*** Source material
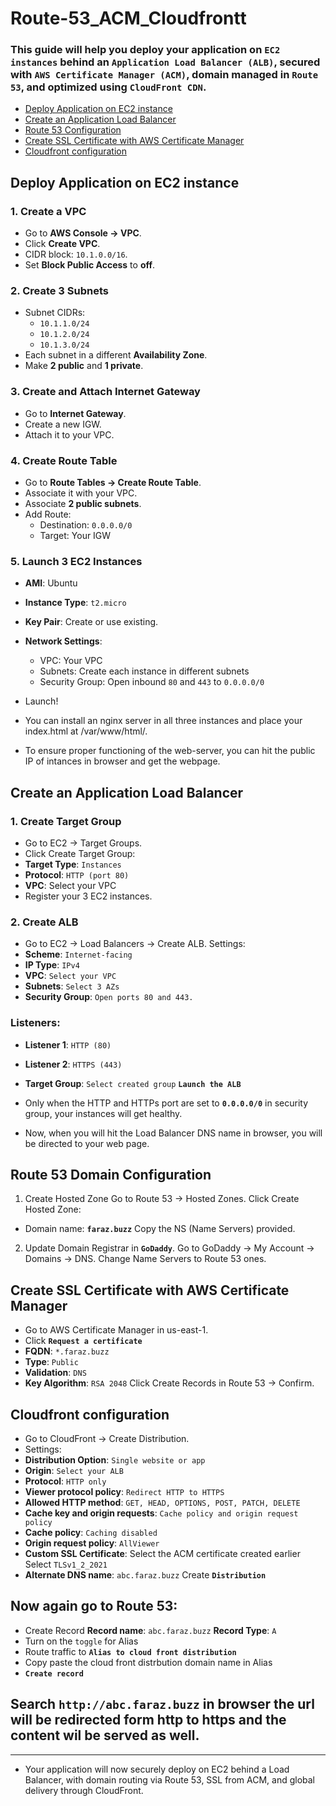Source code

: # Route-53_ACM_Cloudfrontt
### This guide will help you deploy your application on **`EC2 instances`** behind an **`Application Load Balancer (ALB)`**, secured with **`AWS Certificate Manager (ACM)`**, domain managed in **`Route 53`**, and optimized using **`CloudFront CDN`**.


- [Deploy Application on EC2 instance](#deploy-application-on-ec2-instance)
- [Create an Application Load Balancer](#create-an-application-load-balancer)
- [Route 53 Configuration](#route-53-configuration)
- [Create SSL Certificate with AWS Certificate Manager](#create-ssl-certificate-with-aws-certificate-manager)
- [Cloudfront configuration](#cloudfront-configuration)

## Deploy Application on EC2 instance 
### 1. Create a VPC
- Go to **AWS Console → VPC**.
- Click **Create VPC**.
- CIDR block: `10.1.0.0/16`.
- Set **Block Public Access** to **off**.


### 2. Create 3 Subnets
- Subnet CIDRs:
  - `10.1.1.0/24`
  - `10.1.2.0/24`
  - `10.1.3.0/24`
- Each subnet in a different **Availability Zone**.
- Make **2 public** and **1 private**.


### 3. Create and Attach Internet Gateway
- Go to **Internet Gateway**.
- Create a new IGW.
- Attach it to your VPC.

### 4. Create Route Table
- Go to **Route Tables → Create Route Table**.
- Associate it with your VPC.
- Associate **2 public subnets**.
- Add Route:
  - Destination: `0.0.0.0/0`
  - Target: Your IGW


### 5. Launch 3 EC2 Instances
- **AMI**: Ubuntu
- **Instance Type**: `t2.micro`
- **Key Pair**: Create or use existing.
- **Network Settings**:
  - VPC: Your VPC
  - Subnets: Create each instance in different subnets
  - Security Group: Open inbound `80` and `443` to `0.0.0.0/0`
- Launch!


- You can install an nginx server in all three instances and place your index.html at /var/www/html/.
- To ensure proper functioning of the web-server, you can hit the public IP of intances in browser and get the webpage.

## Create an Application Load Balancer
### 1. Create Target Group
- Go to EC2 → Target Groups.
- Click Create Target Group:
- **Target Type**: `Instances`
- **Protocol**: `HTTP (port 80)`
- **VPC**: Select your VPC
- Register your 3 EC2 instances.

### 2. Create ALB
- Go to EC2 → Load Balancers → Create ALB.
Settings:
- **Scheme**: `Internet-facing`
- **IP Type**: `IPv4`
- **VPC**: `Select your VPC`
- **Subnets**: `Select 3 AZs`
- **Security Group**: `Open ports 80 and 443.`

### Listeners:
- **Listener 1**: `HTTP (80)`
- **Listener 2**: `HTTPS (443)`
- **Target Group**: `Select created group`
**`Launch the ALB`**

- Only when the HTTP and HTTPs port are set to **`0.0.0.0/0`** in security group, your instances will get healthy.
- Now, when you will hit the Load Balancer DNS name in browser, you will be directed to your web page.

## Route 53 Domain Configuration
1. Create Hosted Zone
Go to Route 53 → Hosted Zones.
Click Create Hosted Zone:
- Domain name: **`faraz.buzz`**
Copy the NS (Name Servers) provided.

2. Update Domain Registrar in **`GoDaddy`**.
Go to GoDaddy → My Account → Domains → DNS.
Change Name Servers to Route 53 ones.

## Create SSL Certificate with AWS Certificate Manager
- Go to AWS Certificate Manager in us-east-1.
- Click **`Request a certificate`**
- **FQDN**: `*.faraz.buzz`
- **Type**: `Public`
- **Validation**: `DNS`
- **Key Algorithm**: `RSA 2048`
Click Create Records in Route 53 → Confirm.

## Cloudfront configuration
- Go to CloudFront → Create Distribution.
- Settings:
- **Distribution Option**: `Single website or app`
- **Origin**: `Select your ALB`
- **Protocol**: `HTTP only`
- **Viewer protocol policy**: `Redirect HTTP to HTTPS`
- **Allowed HTTP method**: `GET, HEAD, OPTIONS, POST, PATCH, DELETE`
- **Cache key and origin requests**: `Cache policy and origin request policy` 
- **Cache policy**: `Caching disabled`
- **Origin request policy**: `AllViewer`
- **Custom SSL Certificate**: Select the ACM certificate created earlier
Select `TLSv1_2_2021`
- **Alternate DNS name**: `abc.faraz.buzz`
Create **`Distribution`**

## Now again go to Route 53:
- Create Record
**Record name**: `abc.faraz.buzz`
**Record Type**: `A`
- Turn on the `toggle` for Alias
- Route traffic to **`Alias to cloud front distribution`**
- Copy paste the cloud front distrbution domain name in Alias
- **`Create record`**

## Search **`http://abc.faraz.buzz`** in browser the url will be redirected form http to https and the content wil be served as well.

-------------------
- Your application will now securely deploy on EC2 behind a Load Balancer, with domain routing via Route 53, SSL from ACM, and global delivery through CloudFront.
******
# [Assignment]
Reproduce every line above verbatim, leaving out the picture.

# [Answer to this exercise]
Source code

: # Route-53_ACM_Cloudfrontt
### This guide will help you deploy your application on **`EC2 instances`** behind an **`Application Load Balancer (ALB)`**, secured with **`AWS Certificate Manager (ACM)`**, domain managed in **`Route 53`**, and optimized using **`CloudFront CDN`**.


- [Deploy Application on EC2 instance](#deploy-application-on-ec2-instance)
- [Create an Application Load Balancer](#create-an-application-load-balancer)
- [Route 53 Configuration](#route-53-configuration)
- [Create SSL Certificate with AWS Certificate Manager](#create-ssl-certificate-with-aws-certificate-manager)
- [Cloudfront configuration](#cloudfront-configuration)

## Deploy Application on EC2 instance 
### 1. Create a VPC
- Go to **AWS Console → VPC**.
- Click **Create VPC**.
- CIDR block: `10.1.0.0/16`.
- Set **Block Public Access** to **off**.


### 2. Create 3 Subnets
- Subnet CIDRs:
  - `10.1.1.0/24`
  - `10.1.2.0/24`
  - `10.1.3.0/24`
- Each subnet in a different **Availability Zone**.
- Make **2 public** and **1 private**.


### 3. Create and Attach Internet Gateway
- Go to **Internet Gateway**.
- Create a new IGW.
- Attach it to your VPC.

### 4. Create Route Table
- Go to **Route Tables → Create Route Table**.
- Associate it with your VPC.
- Associate **2 public subnets**.
- Add Route:
  - Destination: `0.0.0.0/0`
  - Target: Your IGW


### 5. Launch 3 EC2 Instances
- **AMI**: Ubuntu
- **Instance Type**: `t2.micro`
- **Key Pair**: Create or use existing.
- **Network Settings**:
  - VPC: Your VPC
  - Subnets: Create each instance in different subnets
  - Security Group: Open inbound `80` and `443` to `0.0.0.0/0`
- Launch!


- You can install an nginx server in all three instances and place your index.html at /var/www/html/.
- To ensure proper functioning of the web-server, you can hit the public IP of intances in browser and get the webpage.

## Create an Application Load Balancer
### 1. Create Target Group
- Go to EC2 → Target Groups.
- Click Create Target Group:
- **Target Type**: `Instances`
- **Protocol**: `HTTP (port 80)`
- **VPC**: Select your VPC
- Register your 3 EC2 instances.

### 2. Create ALB
- Go to EC2 → Load Balancers → Create ALB.
Settings:
- **Scheme**: `Internet-facing`
- **IP Type**: `IPv4`
- **VPC**: `Select your VPC`
- **Subnets**: `Select 3 AZs`
- **Security Group**: `Open ports 80 and 443.`

### Listeners:
- **Listener 1**: `HTTP (80)`
- **Listener 2**: `HTTPS (443)`
- **Target Group**: `Select created group`
**`Launch the ALB`**

- Only when the HTTP and HTTPs port are set to **`0.0.0.0/0`** in security group, your instances will get healthy.
- Now, when you will hit the Load Balancer DNS name in browser, you will be directed to your web page.

## Route 53 Domain Configuration
1. Create Hosted Zone
Go to Route 53 → Hosted Zones.
Click Create Hosted Zone:
- Domain name: **`faraz.buzz`**
Copy the NS (Name Servers) provided.

2. Update Domain Registrar in **`GoDaddy`**.
Go to GoDaddy → My Account → Domains → DNS.
Change Name Servers to Route 53 ones.

## Create SSL Certificate with AWS Certificate Manager
- Go to AWS Certificate Manager in us-east-1.
- Click **`Request a certificate`**
- **FQDN**: `*.faraz.buzz`
- **Type**: `Public`
- **Validation**: `DNS`
- **Key Algorithm**: `RSA 2048`
Click Create Records in Route 53 → Confirm.

## Cloudfront configuration
- Go to CloudFront → Create Distribution.
- Settings:
- **Distribution Option**: `Single website or app`
- **Origin**: `Select your ALB`
- **Protocol**: `HTTP only`
- **Viewer protocol policy**: `Redirect HTTP to HTTPS`
- **Allowed HTTP method**: `GET, HEAD, OPTIONS, POST, PATCH, DELETE`
- **Cache key and origin requests**: `Cache policy and origin request policy` 
- **Cache policy**: `Caching disabled`
- **Origin request policy**: `AllViewer`
- **Custom SSL Certificate**: Select the ACM certificate created earlier
Select `TLSv1_2_2021`
- **Alternate DNS name**: `abc.faraz.buzz`
Create **`Distribution`**

## Now again go to Route 53:
- Create Record
**Record name**: `abc.faraz.buzz`
**Record Type**: `A`
- Turn on the `toggle` for Alias
- Route traffic to **`Alias to cloud front distribution`**
- Copy paste the cloud front distrbution domain name in Alias
- **`Create record`**

## Search **`http://abc.faraz.buzz`** in browser the url will be redirected form http to https and the content wil be served as well.

-------------------
- Your application will now securely deploy on EC2 behind a Load Balancer, with domain routing via Route 53, SSL from ACM, and global delivery through CloudFront.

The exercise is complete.